- What you will do -
Look for "proposed" in each line of the records, and copy the lines that have it.

----------

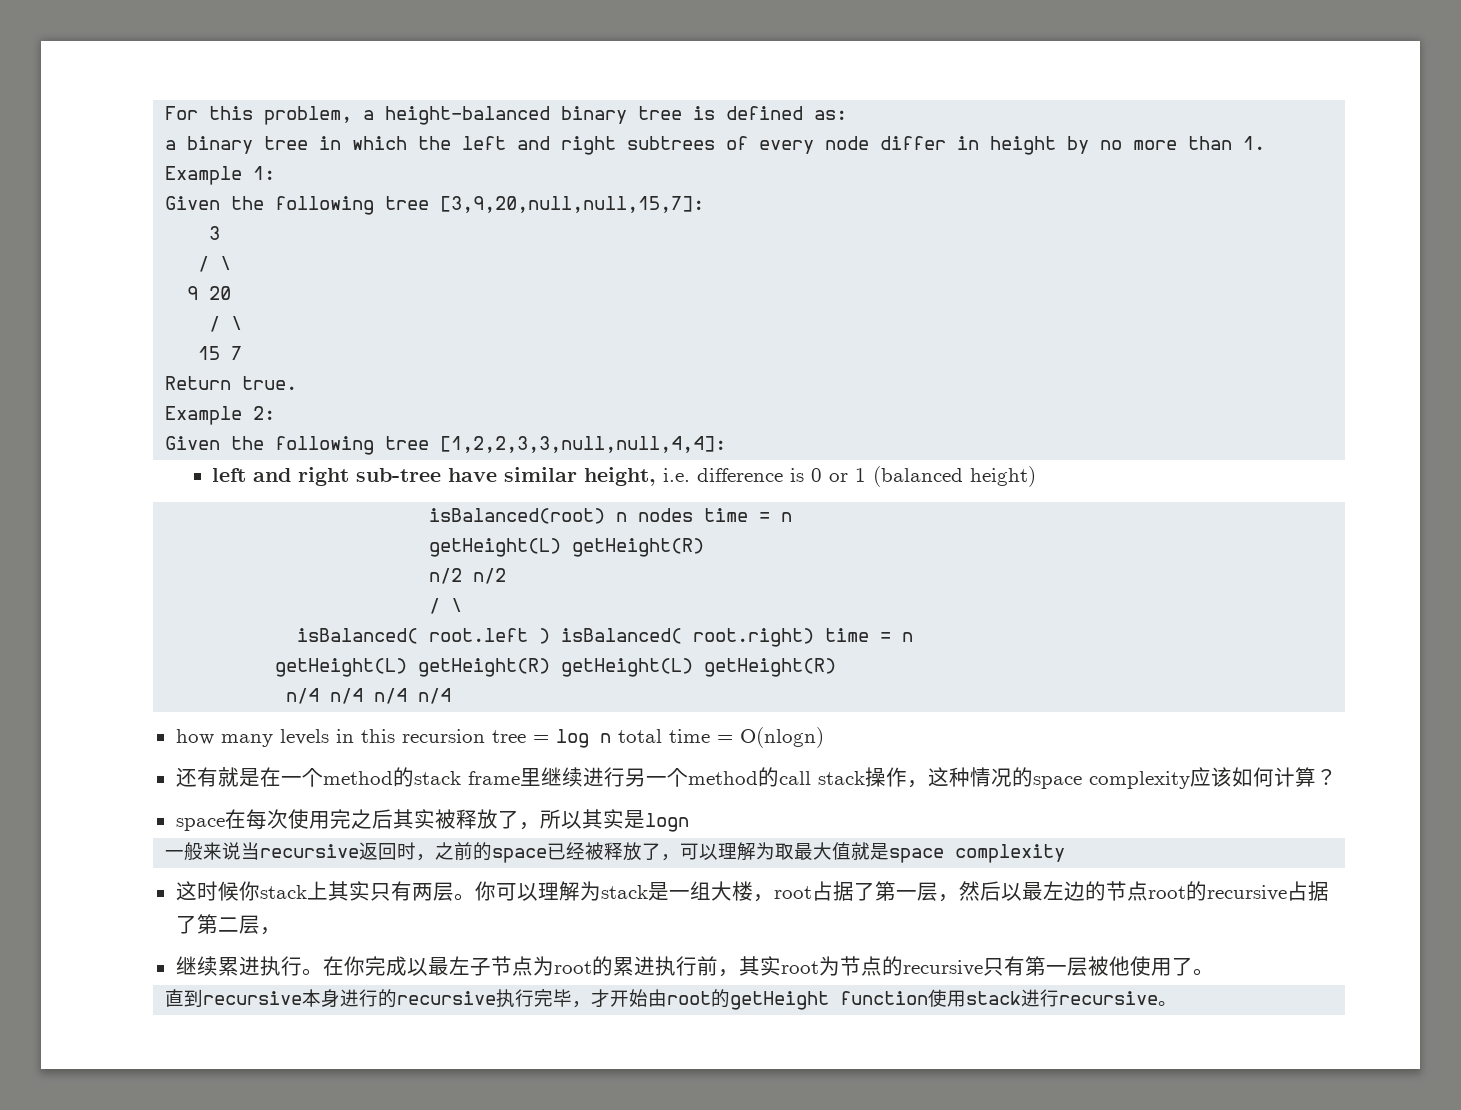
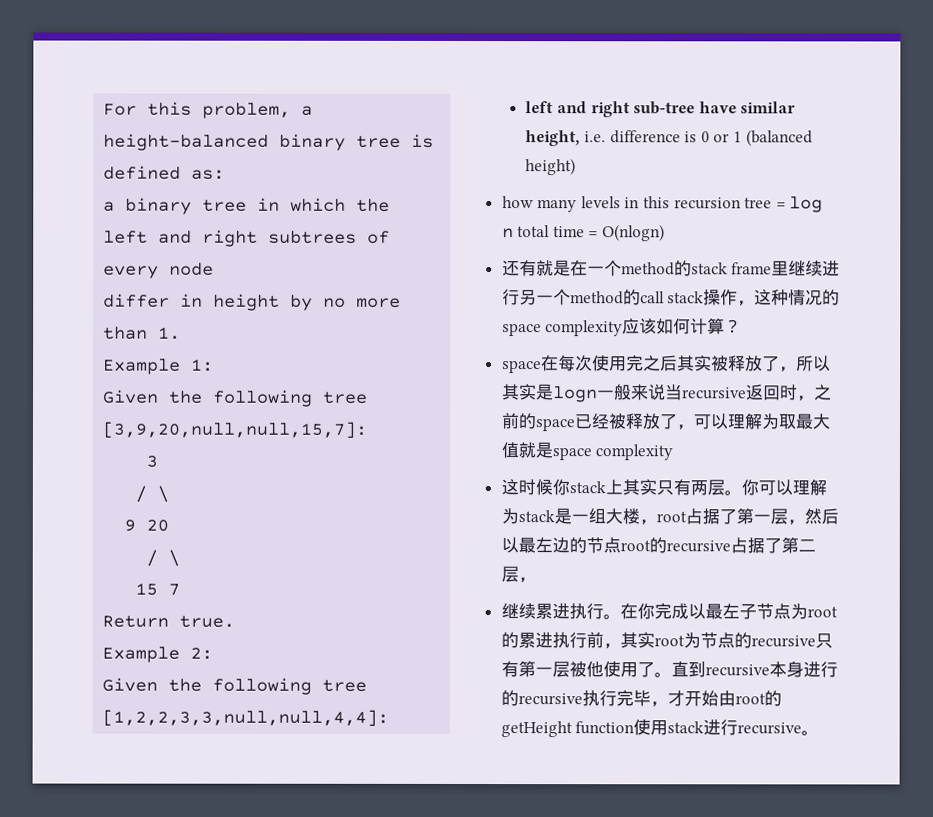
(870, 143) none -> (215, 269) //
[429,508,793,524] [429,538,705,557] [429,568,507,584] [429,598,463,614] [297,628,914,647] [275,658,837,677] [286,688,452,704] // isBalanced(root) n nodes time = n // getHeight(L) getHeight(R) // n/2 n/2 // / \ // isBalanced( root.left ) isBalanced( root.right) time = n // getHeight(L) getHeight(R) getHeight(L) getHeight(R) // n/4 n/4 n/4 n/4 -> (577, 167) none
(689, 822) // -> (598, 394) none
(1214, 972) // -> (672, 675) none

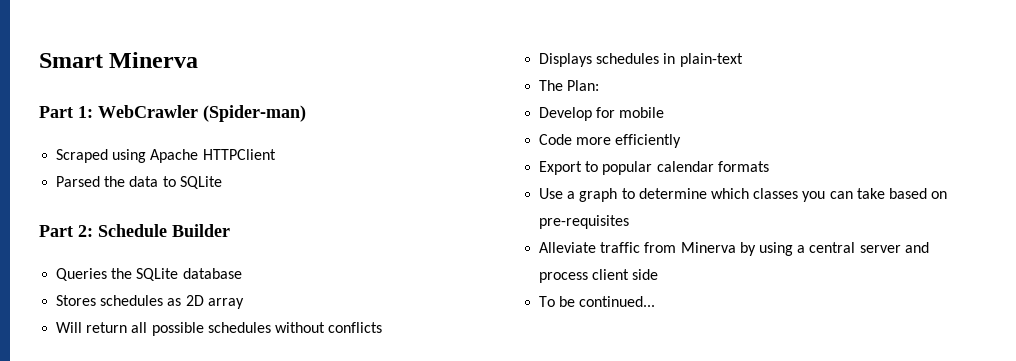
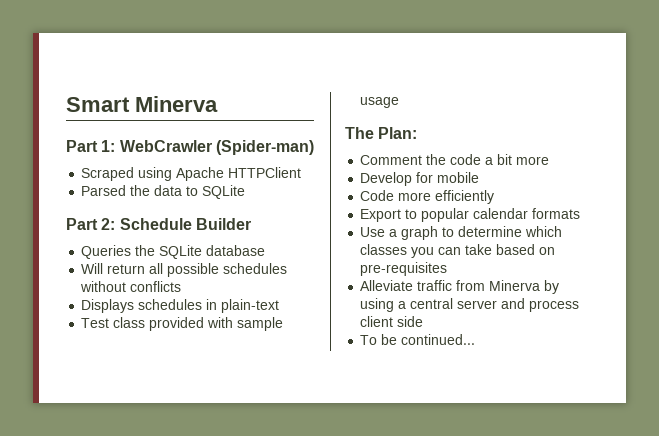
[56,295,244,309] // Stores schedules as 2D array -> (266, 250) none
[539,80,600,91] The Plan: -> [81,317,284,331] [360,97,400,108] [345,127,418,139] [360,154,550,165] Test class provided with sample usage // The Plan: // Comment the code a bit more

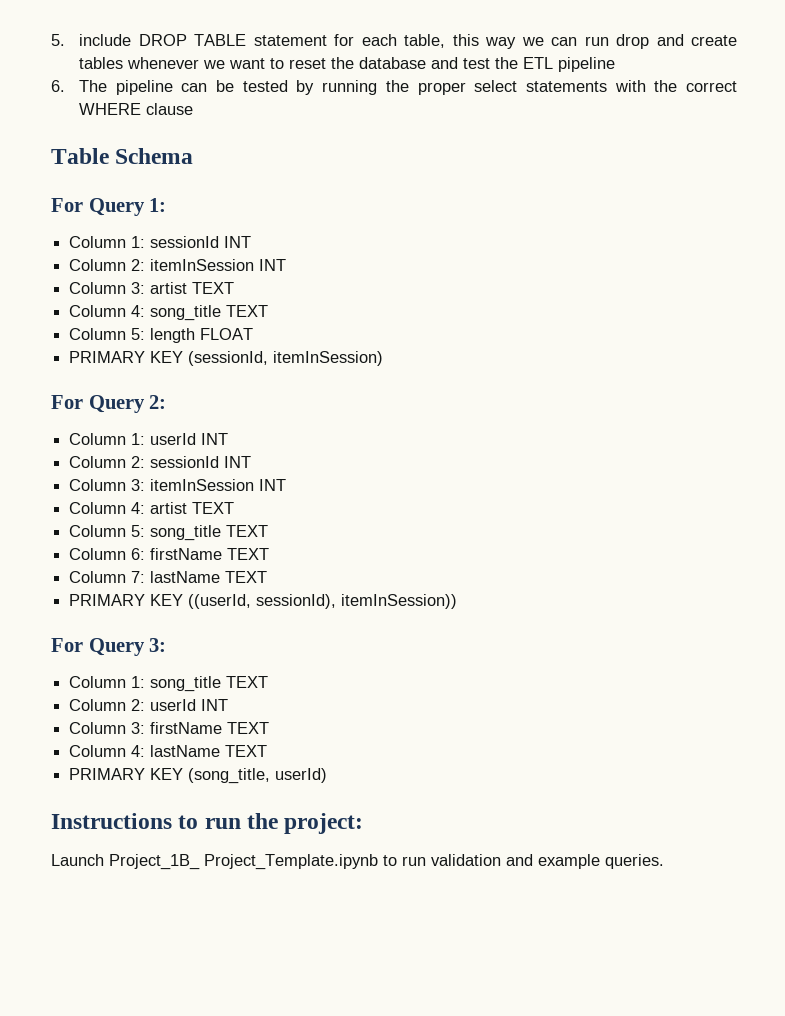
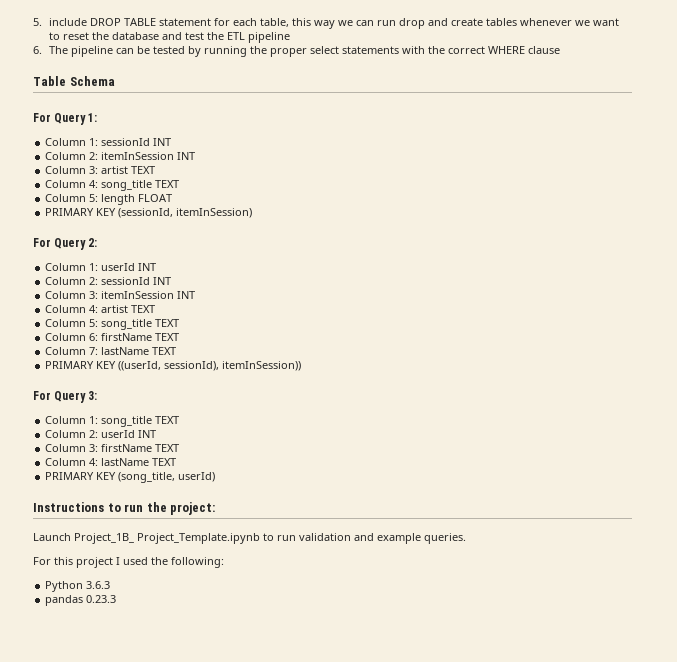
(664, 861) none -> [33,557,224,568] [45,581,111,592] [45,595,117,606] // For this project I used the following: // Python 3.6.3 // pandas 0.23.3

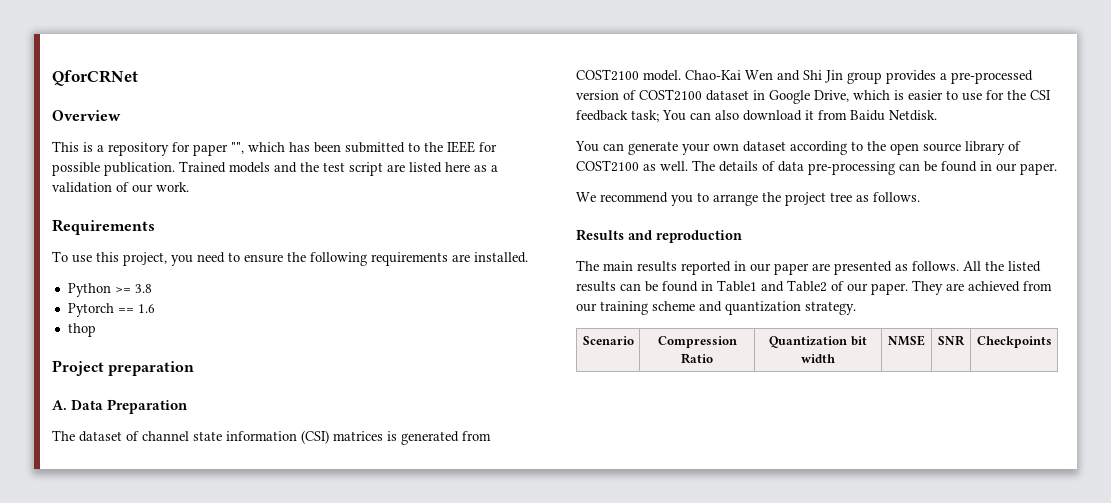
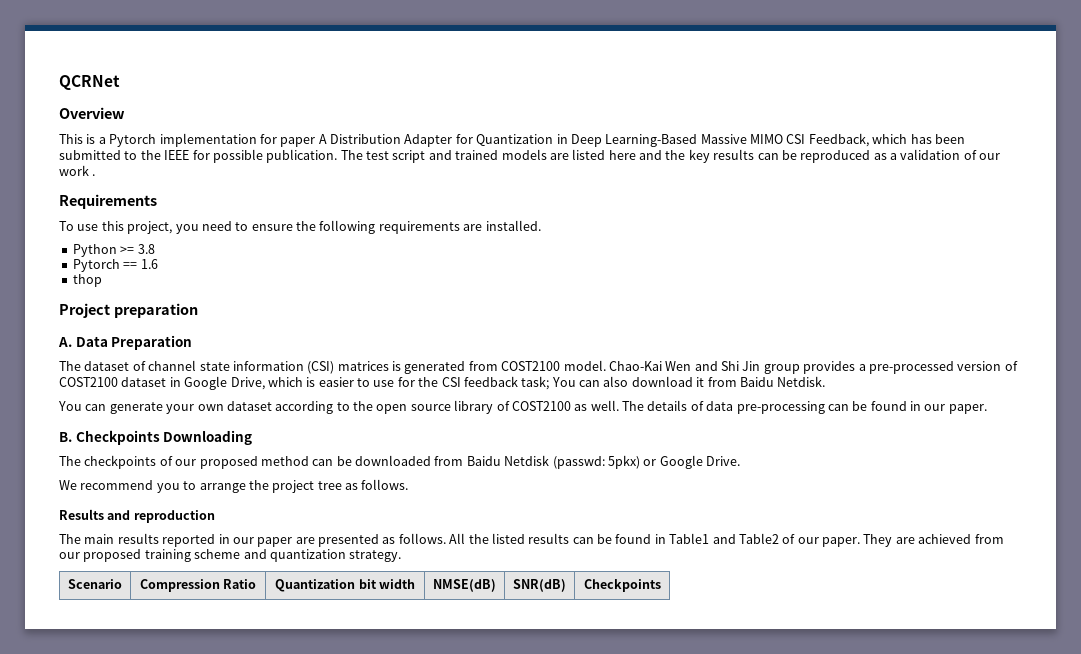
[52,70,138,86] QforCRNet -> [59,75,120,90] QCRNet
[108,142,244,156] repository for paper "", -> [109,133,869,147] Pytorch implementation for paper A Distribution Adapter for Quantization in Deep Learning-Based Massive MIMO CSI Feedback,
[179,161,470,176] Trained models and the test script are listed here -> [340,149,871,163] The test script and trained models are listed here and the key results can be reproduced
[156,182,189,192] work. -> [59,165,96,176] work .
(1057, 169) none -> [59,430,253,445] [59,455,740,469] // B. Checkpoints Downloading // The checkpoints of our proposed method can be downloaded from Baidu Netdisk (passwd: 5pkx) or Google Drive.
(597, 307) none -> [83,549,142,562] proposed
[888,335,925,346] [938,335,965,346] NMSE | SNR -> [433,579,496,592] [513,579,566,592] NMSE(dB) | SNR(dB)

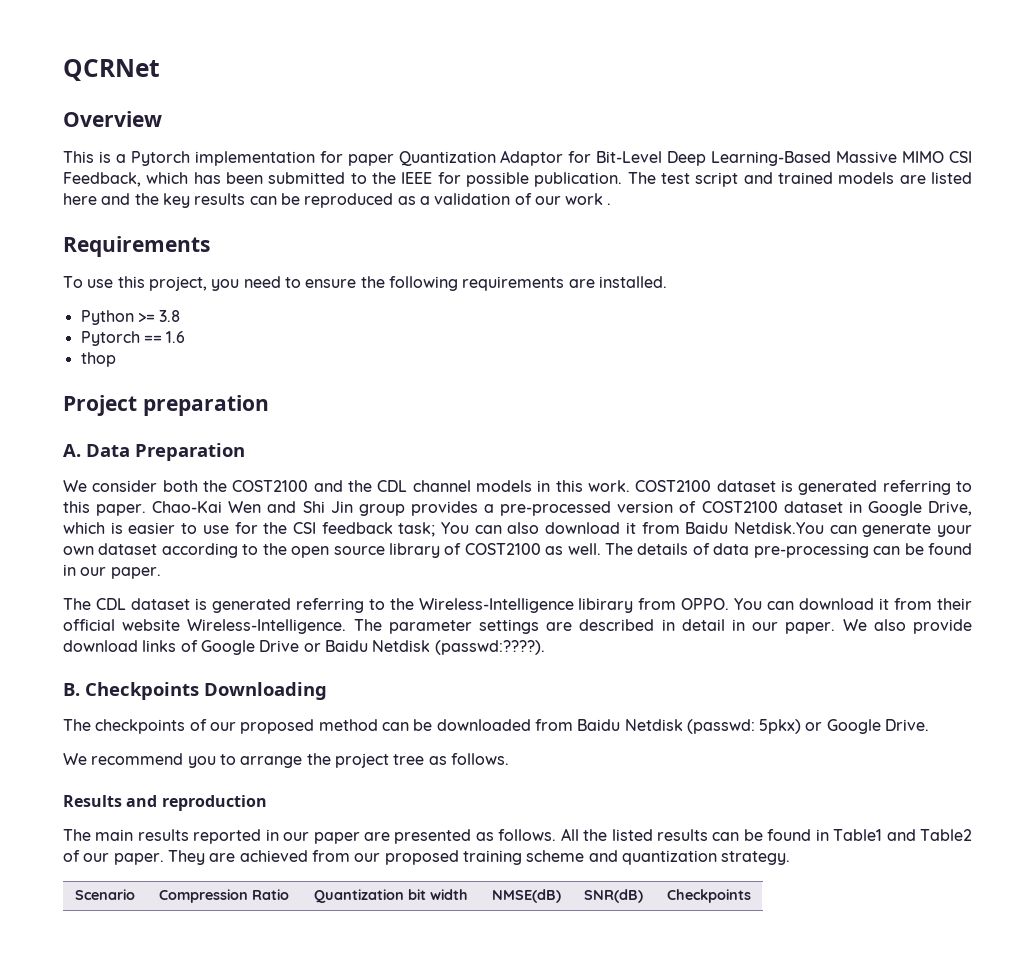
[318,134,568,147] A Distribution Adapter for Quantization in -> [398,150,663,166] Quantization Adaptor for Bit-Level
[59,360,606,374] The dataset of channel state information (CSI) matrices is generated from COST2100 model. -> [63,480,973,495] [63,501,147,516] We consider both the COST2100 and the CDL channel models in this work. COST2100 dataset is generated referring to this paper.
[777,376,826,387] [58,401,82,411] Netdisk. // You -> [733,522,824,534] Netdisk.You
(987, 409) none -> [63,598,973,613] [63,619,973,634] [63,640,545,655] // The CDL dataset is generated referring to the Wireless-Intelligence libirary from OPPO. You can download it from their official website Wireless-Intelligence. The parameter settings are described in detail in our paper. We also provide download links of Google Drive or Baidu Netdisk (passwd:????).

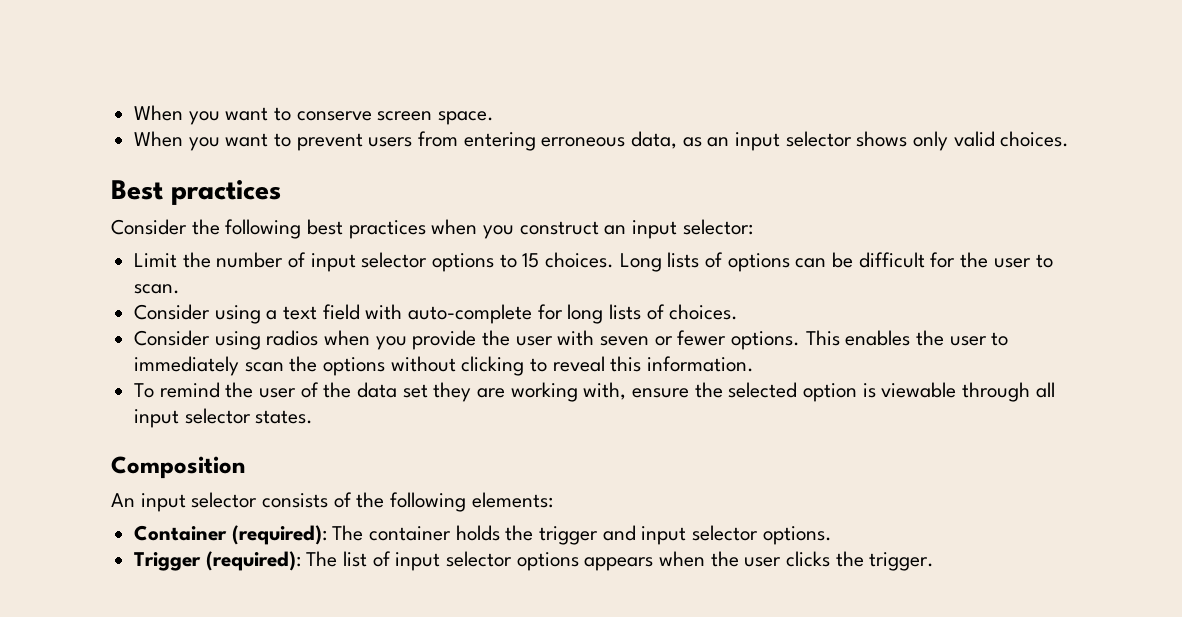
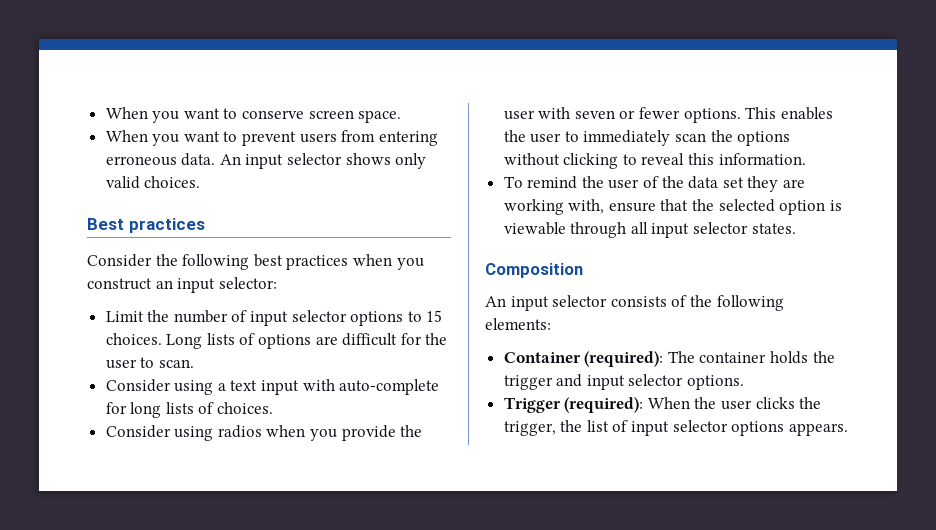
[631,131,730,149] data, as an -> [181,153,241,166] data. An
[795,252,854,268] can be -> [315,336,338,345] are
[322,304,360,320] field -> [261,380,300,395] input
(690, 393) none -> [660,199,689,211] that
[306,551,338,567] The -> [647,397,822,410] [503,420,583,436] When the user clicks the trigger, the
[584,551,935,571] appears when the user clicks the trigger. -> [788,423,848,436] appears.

----------

- Answer area -
(1057, 169) none -> [59,430,253,445] [59,455,740,469] // B. Checkpoints Downloading // The checkpoints of our proposed method can be downloaded from Baidu Netdisk (passwd: 5pkx) or Google Drive.
(597, 307) none -> [83,549,142,562] proposed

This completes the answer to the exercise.